__Source data__
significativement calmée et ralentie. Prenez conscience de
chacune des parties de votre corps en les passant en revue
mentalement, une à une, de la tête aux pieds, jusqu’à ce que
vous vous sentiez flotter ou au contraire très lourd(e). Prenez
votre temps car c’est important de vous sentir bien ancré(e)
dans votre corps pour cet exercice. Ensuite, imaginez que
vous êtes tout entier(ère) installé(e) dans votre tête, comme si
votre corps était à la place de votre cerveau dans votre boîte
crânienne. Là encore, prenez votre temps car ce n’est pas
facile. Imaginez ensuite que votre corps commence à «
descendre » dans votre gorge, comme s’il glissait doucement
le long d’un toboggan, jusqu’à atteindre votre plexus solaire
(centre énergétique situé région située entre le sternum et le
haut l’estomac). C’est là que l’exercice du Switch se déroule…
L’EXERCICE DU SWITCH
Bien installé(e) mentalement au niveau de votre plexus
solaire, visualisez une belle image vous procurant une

__Task instructions__
Please output the entries above, every line exactly as it reads.

__Response below__
significativement calmée et ralentie. Prenez conscience de
chacune des parties de votre corps en les passant en revue
mentalement, une à une, de la tête aux pieds, jusqu’à ce que
vous vous sentiez flotter ou au contraire très lourd(e). Prenez
votre temps car c’est important de vous sentir bien ancré(e)
dans votre corps pour cet exercice. Ensuite, imaginez que
vous êtes tout entier(ère) installé(e) dans votre tête, comme si
votre corps était à la place de votre cerveau dans votre boîte
crânienne. Là encore, prenez votre temps car ce n’est pas
facile. Imaginez ensuite que votre corps commence à «
descendre » dans votre gorge, comme s’il glissait doucement
le long d’un toboggan, jusqu’à atteindre votre plexus solaire
(centre énergétique situé région située entre le sternum et le
haut l’estomac). C’est là que l’exercice du Switch se déroule…
L’EXERCICE DU SWITCH
Bien installé(e) mentalement au niveau de votre plexus
solaire, visualisez une belle image vous procurant une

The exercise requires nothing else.